No sé qué responder a eso. O si lo sé, pero resulta terrorífico asumirlo, aceptarlo como si tal cosa. Después de todo, ¿no somos el país de las mujeres más bellas, las echadas pa’ lante, las abnegadas? Las madres coraje, las madres solitarias. Un país de mujeres fuertes, que se enfrentan a diario a una situación insostenible. Pero en realidad, ¿quiénes somos? Hace unos días, alguien me llamó “ridícula” por preocuparme por la cosificación del cuerpo de la mujer, la insistente costumbre de pesar a las personas con la mirada, como si la forma del cuerpo fuera un requisito para el éxito. Quien lo hizo fue una de amiga a quien al parecer irritó mi defensa a ultranza sobre la decisión acerca del aspecto físico. “Víctimas sin saberlo”, me dijo una vez una activista, que solía atender mujeres maltratadas que defendían a maridos y amantes que les golpeaban. “¿Te imaginas qué se siente? Es como una herencia hostil que se hereda de madres a hijas”.
— No es tan fácil muchacha —dice M. con un suspiro cansado—, ojalá fuera todo tan estructurado y bonito. Es odio, odio de verdad. O peor: indiferencia. A nadie le importa que a esa niña casi la matan. Lo divertido es el par de tetas y los pezones visibles bajo la camisa blanca. ¿No lo notas? Objetos. A una mujer un hombre se la coge, se casa con ella, tiene hijos. Pero nunca se le considera un igual. La gran mayoría de los hombres de este país o tienen las mujeres en un altar o las consideran basura.

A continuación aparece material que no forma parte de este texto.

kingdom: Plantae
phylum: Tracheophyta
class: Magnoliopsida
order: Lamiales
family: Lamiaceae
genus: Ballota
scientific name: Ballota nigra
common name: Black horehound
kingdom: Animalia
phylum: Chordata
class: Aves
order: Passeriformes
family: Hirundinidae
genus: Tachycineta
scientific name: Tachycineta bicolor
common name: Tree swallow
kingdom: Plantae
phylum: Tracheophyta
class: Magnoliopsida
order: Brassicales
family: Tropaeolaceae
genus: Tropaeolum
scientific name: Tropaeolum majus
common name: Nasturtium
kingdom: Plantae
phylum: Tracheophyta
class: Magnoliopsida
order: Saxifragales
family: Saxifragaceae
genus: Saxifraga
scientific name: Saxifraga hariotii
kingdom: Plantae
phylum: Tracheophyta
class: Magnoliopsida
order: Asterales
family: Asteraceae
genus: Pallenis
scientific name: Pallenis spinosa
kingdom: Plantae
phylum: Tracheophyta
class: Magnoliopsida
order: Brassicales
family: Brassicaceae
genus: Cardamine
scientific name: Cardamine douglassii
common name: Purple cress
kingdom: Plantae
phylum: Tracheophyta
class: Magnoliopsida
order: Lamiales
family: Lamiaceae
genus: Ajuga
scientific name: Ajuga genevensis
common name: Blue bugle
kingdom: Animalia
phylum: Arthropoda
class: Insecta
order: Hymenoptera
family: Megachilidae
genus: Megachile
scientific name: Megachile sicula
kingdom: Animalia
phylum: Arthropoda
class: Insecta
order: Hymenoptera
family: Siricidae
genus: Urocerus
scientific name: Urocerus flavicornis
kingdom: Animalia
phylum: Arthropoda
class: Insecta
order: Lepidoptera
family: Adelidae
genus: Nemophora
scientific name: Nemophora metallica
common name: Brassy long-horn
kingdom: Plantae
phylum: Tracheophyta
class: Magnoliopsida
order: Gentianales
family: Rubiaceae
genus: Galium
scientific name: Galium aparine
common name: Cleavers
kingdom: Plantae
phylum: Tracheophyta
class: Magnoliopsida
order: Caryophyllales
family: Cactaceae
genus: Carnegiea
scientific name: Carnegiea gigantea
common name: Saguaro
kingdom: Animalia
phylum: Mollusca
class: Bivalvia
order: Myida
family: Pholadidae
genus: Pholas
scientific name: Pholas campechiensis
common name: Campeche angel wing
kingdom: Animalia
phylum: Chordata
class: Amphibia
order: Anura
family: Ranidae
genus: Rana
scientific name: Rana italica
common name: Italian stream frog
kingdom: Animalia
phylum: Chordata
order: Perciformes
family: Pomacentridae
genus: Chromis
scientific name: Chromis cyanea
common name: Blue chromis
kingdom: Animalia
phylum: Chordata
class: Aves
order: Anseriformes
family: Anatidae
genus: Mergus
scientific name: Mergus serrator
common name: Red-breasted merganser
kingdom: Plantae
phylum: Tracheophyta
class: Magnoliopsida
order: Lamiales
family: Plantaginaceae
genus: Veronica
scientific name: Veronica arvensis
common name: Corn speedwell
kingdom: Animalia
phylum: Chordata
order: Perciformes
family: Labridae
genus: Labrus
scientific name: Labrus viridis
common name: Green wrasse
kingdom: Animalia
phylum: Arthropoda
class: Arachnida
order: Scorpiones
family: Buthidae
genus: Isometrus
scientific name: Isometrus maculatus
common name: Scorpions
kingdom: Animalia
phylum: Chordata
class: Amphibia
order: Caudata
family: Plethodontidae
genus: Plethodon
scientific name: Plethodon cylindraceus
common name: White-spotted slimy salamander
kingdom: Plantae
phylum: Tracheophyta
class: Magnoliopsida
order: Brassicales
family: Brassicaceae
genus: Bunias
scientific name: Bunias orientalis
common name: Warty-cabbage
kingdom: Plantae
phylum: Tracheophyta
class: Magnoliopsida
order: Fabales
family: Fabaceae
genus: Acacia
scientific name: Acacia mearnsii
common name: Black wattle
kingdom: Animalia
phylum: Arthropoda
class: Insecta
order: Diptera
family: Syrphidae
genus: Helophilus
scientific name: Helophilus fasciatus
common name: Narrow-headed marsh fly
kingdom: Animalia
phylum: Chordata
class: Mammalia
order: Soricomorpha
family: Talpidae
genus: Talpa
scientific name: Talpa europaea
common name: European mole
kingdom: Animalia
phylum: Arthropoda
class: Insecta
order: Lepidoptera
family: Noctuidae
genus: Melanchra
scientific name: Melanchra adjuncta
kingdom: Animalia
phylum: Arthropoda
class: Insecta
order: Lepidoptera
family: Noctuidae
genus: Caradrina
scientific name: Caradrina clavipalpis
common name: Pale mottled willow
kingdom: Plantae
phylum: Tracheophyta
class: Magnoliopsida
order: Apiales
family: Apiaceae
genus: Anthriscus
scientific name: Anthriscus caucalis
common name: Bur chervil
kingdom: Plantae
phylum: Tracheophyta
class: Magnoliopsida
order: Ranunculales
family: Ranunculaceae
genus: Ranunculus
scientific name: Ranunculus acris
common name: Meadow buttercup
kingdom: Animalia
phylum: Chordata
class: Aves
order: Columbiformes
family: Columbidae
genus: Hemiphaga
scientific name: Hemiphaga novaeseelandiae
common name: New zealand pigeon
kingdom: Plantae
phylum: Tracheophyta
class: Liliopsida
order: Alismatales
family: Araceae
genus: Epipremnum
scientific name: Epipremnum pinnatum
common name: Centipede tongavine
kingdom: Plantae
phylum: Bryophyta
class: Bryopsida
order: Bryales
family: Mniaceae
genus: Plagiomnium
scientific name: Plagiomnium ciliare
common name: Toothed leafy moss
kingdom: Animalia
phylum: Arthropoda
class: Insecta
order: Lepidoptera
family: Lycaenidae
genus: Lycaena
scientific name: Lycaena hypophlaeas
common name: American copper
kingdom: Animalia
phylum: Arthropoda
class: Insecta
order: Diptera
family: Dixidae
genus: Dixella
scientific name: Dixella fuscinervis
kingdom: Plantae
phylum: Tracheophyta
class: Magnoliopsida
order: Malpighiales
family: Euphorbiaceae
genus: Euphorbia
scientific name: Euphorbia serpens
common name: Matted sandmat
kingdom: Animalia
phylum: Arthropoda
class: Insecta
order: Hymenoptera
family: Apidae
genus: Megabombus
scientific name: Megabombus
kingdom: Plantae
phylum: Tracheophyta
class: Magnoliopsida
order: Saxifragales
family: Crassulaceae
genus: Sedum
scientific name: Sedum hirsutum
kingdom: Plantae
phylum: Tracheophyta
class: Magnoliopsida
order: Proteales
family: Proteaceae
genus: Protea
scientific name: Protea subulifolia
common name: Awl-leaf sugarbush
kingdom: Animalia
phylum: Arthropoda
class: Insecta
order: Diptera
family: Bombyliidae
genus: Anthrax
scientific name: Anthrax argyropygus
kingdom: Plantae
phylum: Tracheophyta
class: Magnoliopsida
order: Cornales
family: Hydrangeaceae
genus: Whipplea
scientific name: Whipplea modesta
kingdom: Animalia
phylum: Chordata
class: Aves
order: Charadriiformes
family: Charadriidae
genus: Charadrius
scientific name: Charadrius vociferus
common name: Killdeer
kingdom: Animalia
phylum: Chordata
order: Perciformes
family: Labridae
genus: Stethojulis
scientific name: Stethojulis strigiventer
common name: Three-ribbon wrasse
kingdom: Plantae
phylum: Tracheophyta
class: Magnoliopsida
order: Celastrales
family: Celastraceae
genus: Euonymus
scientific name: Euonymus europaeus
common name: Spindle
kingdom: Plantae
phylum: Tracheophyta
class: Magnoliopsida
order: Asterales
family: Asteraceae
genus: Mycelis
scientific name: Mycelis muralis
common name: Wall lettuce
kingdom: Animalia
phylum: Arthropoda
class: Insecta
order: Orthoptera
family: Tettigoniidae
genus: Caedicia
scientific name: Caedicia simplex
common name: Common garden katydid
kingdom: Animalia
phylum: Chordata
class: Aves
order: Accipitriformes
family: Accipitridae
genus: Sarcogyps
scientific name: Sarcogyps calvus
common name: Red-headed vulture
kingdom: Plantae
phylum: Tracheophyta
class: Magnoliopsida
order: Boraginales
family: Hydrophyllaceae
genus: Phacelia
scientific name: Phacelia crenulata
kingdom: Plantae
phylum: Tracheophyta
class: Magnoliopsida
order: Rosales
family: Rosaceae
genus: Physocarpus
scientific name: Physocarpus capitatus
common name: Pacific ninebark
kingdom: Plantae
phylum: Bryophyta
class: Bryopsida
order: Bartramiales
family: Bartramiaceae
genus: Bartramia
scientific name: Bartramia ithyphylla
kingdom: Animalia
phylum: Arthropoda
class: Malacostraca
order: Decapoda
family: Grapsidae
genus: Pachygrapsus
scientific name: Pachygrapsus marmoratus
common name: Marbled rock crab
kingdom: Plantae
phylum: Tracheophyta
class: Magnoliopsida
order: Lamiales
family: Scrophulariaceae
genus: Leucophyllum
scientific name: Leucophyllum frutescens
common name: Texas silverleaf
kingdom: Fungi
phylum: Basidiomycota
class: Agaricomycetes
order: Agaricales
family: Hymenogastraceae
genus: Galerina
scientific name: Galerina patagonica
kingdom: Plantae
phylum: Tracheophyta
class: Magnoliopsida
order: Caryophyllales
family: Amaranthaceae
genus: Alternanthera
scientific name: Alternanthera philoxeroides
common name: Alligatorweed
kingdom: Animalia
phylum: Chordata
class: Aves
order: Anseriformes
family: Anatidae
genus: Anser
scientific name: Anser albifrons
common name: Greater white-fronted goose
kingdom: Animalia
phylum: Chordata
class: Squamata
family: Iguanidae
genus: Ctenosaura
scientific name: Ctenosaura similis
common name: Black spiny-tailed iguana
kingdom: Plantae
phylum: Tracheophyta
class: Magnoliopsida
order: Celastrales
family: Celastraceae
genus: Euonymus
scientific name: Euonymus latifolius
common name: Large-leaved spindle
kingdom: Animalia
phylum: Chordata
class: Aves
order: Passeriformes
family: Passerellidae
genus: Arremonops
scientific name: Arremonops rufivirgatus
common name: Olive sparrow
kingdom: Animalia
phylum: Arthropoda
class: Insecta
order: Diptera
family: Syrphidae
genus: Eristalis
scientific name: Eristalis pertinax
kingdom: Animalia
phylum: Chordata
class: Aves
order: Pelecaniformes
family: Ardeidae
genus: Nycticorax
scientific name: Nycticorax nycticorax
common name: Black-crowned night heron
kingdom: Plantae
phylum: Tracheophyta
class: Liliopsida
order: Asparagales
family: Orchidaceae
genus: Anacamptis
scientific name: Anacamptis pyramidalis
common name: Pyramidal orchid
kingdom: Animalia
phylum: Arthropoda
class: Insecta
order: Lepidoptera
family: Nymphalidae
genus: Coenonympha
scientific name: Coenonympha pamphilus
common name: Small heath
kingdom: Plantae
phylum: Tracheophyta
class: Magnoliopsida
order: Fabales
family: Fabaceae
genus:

Silencio otra vez. Más tarde, mientras transcribo el audio de la conversación, me parecerá que esos pequeños segundos sin palabras, tienen un significado extraño, como palabras que nadie quiere decir. A las mujeres nos odian o nos idealizan. ¿Alguien nos respeta? Es una pregunta dura y que seguramente, alguien pensará tiene cierto dramatismo. De hecho, muchas veces me han acusado de “melodramática” cuando concluyo que la sociedad utiliza a la mujer como muñeca de ideales, un avatar grotesco de sus valores poco claros. Todo eso pende en esos silencios en medio de la grabación, la sensación de miedo y urgencia que me cierra la garganta.
— Mira, suele decirse que nuestra cultura está obsesionada con la masculinidad de una manera casi homoerótica —dice mi profesora—, pero en realidad es una idea universal que proviene de Grecia. Los hombres llevan su vida emocional con otros hombres. Sus amistades más profundas, sus cómplices y confidentes, son hombres. La mujer para la casa y los muchachos.
¿Es así? me digo con un escalofrío mientras el interlocutor aficionado a los piropos conversa con seriedad con otro chico del grupo. En su tono, no hay ni pizca de la condescendencia y burlona superioridad con que suele conversar con las mujeres. ¿Qué esconde el humor? ¿Qué esconde esa necesidad de insultar, menospreciar, subestimar?
— Indiferencia y menosprecio —dice mi profesora— eso es lo que hay allí. ¿No te lo están diciendo en la cara? Los manifestantes que murieron hace un año por causas parecidas a la herida de la muchacha son héroes. Pero ella se levanta la camisa y está “buenísima”. ¿Lo ves?
Lo veo. Un escalofrío me recorre, la sensación extraña de no saber cómo entender el mundo en el que vivo, la cultura en la que crecí.